*Assigned task:* Search the material for the string "SELECT", then return every line where it is found.
(Data to examine)
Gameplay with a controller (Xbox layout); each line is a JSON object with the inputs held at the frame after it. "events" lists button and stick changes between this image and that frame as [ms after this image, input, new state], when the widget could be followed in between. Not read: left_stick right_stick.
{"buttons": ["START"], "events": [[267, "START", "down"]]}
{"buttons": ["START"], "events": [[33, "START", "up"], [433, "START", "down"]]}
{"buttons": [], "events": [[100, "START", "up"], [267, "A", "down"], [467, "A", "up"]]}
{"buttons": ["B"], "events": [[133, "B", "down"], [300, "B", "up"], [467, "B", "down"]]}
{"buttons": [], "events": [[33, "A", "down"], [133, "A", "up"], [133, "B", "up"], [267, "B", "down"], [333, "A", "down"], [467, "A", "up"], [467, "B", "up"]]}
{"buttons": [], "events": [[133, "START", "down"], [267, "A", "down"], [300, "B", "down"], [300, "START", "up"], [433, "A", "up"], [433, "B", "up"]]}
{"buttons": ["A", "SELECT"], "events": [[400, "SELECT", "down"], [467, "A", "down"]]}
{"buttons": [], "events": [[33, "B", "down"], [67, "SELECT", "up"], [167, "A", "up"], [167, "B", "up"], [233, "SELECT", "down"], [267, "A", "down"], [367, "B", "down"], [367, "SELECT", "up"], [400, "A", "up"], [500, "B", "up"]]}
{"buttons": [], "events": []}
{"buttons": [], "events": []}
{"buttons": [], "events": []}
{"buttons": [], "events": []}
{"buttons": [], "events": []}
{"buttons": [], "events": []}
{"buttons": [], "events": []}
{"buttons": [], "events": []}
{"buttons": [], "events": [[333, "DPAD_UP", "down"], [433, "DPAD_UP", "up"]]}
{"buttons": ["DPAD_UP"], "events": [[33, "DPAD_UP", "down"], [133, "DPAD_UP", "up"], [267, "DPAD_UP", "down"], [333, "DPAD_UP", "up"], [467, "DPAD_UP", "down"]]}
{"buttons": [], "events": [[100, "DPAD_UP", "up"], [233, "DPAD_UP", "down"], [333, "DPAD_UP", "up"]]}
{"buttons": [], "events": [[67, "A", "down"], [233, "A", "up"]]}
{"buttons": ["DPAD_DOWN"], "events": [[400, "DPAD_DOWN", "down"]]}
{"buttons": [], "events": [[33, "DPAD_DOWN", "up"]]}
(End Data to examine)
*Written response:*
{"buttons": ["A", "SELECT"], "events": [[400, "SELECT", "down"], [467, "A", "down"]]}
{"buttons": [], "events": [[33, "B", "down"], [67, "SELECT", "up"], [167, "A", "up"], [167, "B", "up"], [233, "SELECT", "down"], [267, "A", "down"], [367, "B", "down"], [367, "SELECT", "up"], [400, "A", "up"], [500, "B", "up"]]}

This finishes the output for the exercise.